Mais il ne ressentait aucune gêne à se déclarer avec une grande assurance socialiste.

Sa chancelière fantôme, Rachel Reeves, n'était pas si à l'aise avec cela. Lorsqu’on lui a demandé si elle aussi était socialiste, elle s’est arrêtée net et s’est qualifiée de social-démocrate.

Pendant quelques heures, la question de la relation du Labour avec le socialisme est devenue partie intégrante du débat politique dominant.

Le parti travailliste a toujours choisi consciemment de ne pas se qualifier de socialiste. Et lorsque ses politiciens ont ressenti le besoin de le soutenir du bout des lèvres, ils ont su en étendre le sens et en tirer le sens selon ce qui leur plaisait sur le moment.

Dès le début, les fondateurs du parti travailliste se sont inquiétés du danger qu'il aurait pour les gens de considérer leur parti comme socialiste – pour les mêmes raisons que Starmer et Reeves chicanent à ce sujet aujourd'hui.

Le Parti travailliste indépendant – un précurseur du parti aujourd’hui – a décidé de ne pas s’appeler Parti travailliste socialiste.

C'était une décision électorale. Le fondateur du parti, Keir Hardie, a soutenu que la « question des questions » était de savoir combien de personnes ils pourraient faire élire au Parlement – ​​et non de savoir s'ils avaient été élus socialistes. De même, lorsque le parti travailliste lui-même a été fondé en 1900, sa première conférence s’est prononcée contre toute référence au socialisme dans sa constitution.

Même la « clause 4 » – désormais souhaitée par la gauche comme l'engagement depuis longtemps abandonné du Labour en faveur du socialisme – a hésité à utiliser ce mot.

Adopté par le parti en 1918, il engageait les travaillistes à « la propriété commune des moyens de production » et à « l'administration et le contrôle populaires de chaque industrie et service ».

Mais pour ses auteurs, il s’agissait d’une tentative de présenter le Parti travailliste comme une alternative à la vague de révolutions socialistes qui déferle sur l’Europe.

Derrière tout cela se cache l'idée défendue par les dirigeants travaillistes selon laquelle il n'y a pas de différence irréconciliable entre les intérêts de ceux qui se trouvent au sommet de la société et ceux de la masse des gens en bas.

Pour eux, le socialisme signifie une gestion prudente de la société par le biais du Parlement, pour le bénéfice de tous.

La description du socialisme donnée par Starmer est étonnamment similaire à celle des fondateurs du parti travailliste il y a plus de 100 ans.

La semaine dernière, il a déclaré qu’il s’agissait de « toujours donner la priorité au pays ». Ramsay MacDonald, premier Premier ministre travailliste, a déclaré que « le socialisme n'est pas une conscience de classe mais une conscience de communauté ». Il y a eu des moments où les dirigeants travaillistes ont adapté ce qu’ils entendent par socialisme pour répondre aux besoins de l’économie des patrons.

Au début des années 1950, les travaillistes ont tellement revu à la baisse leurs projets de nationalisation de l’industrie que les commentateurs de l’époque n’ont vu que peu de différence entre eux et les conservateurs.

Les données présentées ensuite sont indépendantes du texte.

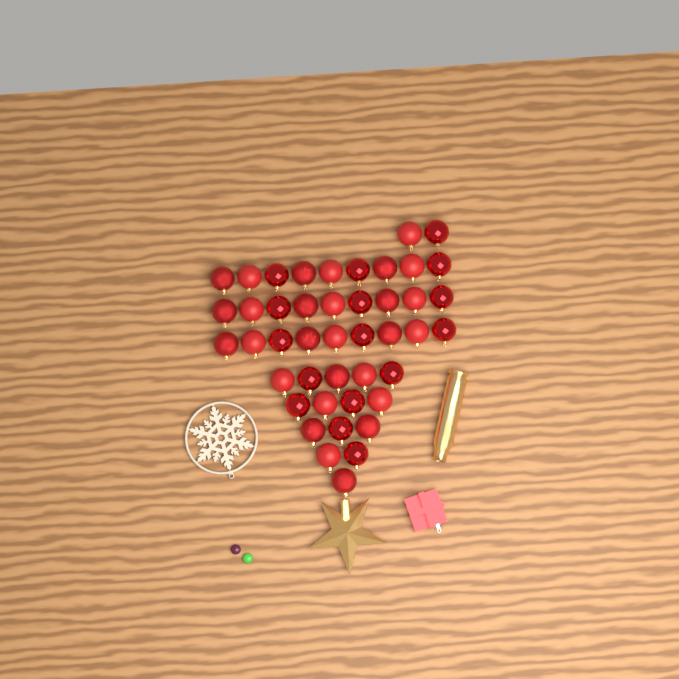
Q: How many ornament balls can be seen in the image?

Des décennies plus tard, alors que le parti travailliste choisissait de s’adapter au monde inauguré par Margaret Thatcher, ses dirigeants s’efforçaient d’abandonner la clause 4.

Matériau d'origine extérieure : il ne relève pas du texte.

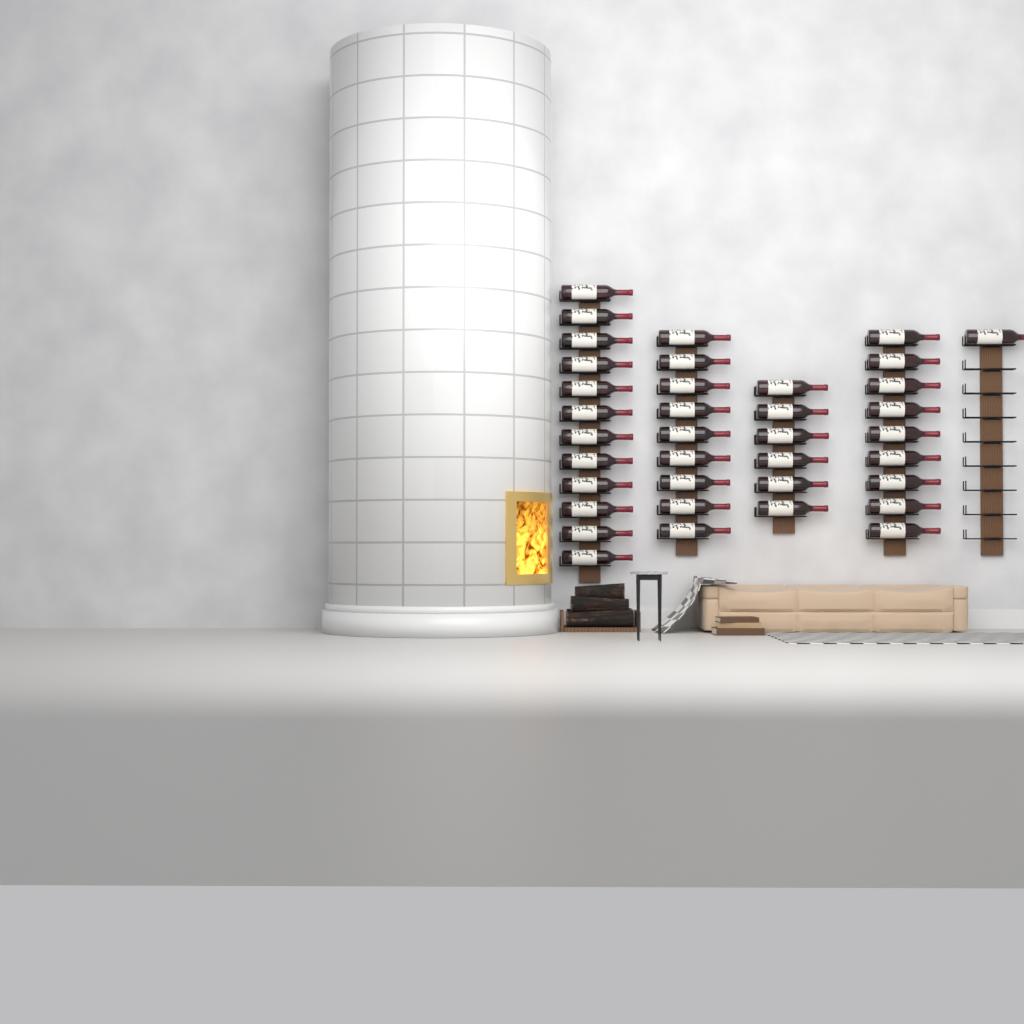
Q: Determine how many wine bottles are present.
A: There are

Neil Kinnock a mené une tentative avortée dans les années 1980 pour remplacer le « socialisme idéologique » par un « socialisme éthique » qui « emploierait la machine de la concurrence sur le marché ».

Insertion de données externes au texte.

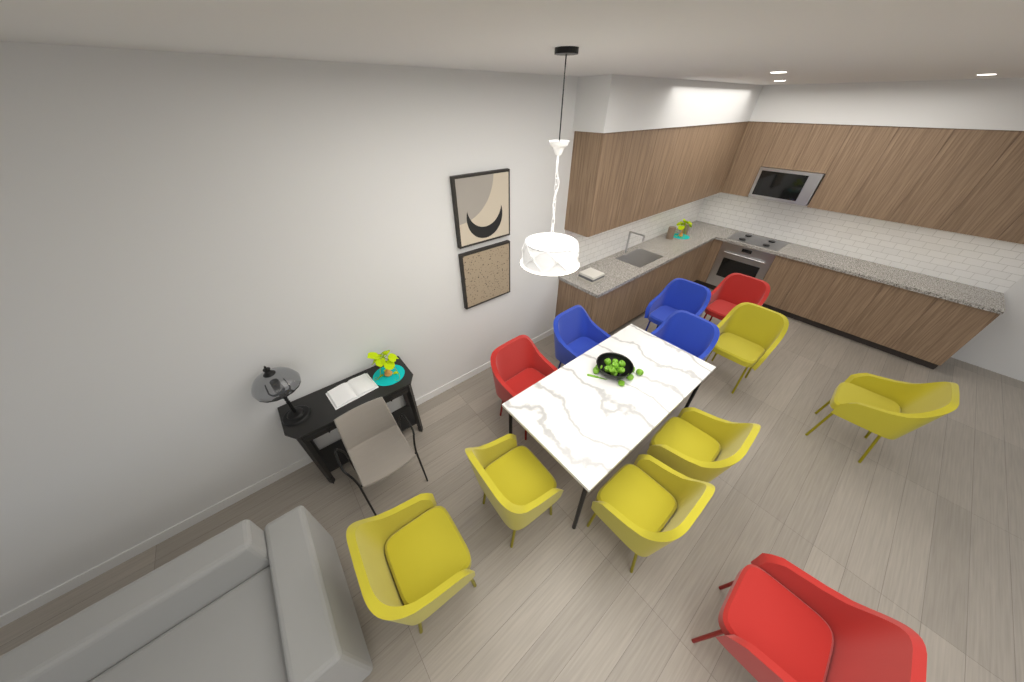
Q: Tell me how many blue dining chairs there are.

Tony Blair a finalement supprimé ce système en 1995.

La semaine dernière, l'un des acolytes de Blair, Wes Streeting, s'est qualifié de « socialiste démocrate ». Mais sa version du socialisme implique de confier davantage de contrats du NHS à des entreprises privées.

Tout comme aujourd'hui, le chemin supposé du parti travailliste vers le socialisme a consisté à dire à ses partisans de ne pas trop espérer sous prétexte que l'économie l'exige.

Le socialisme est toujours une promesse lointaine pour les travaillistes, quelque chose que nous pouvons obtenir lorsque l’économie se porte mieux, mais rarement un objectif auquel ils aspirent maintenant.

Il n’est donc peut-être pas si surprenant après tout que Starmer se sente capable de se décrire comme un socialiste. Peut-être même se considère-t-il véritablement comme tel.

Mais les patrons savent ce que signifie son « socialisme » – et ils savent qu’ils n’ont rien à craindre.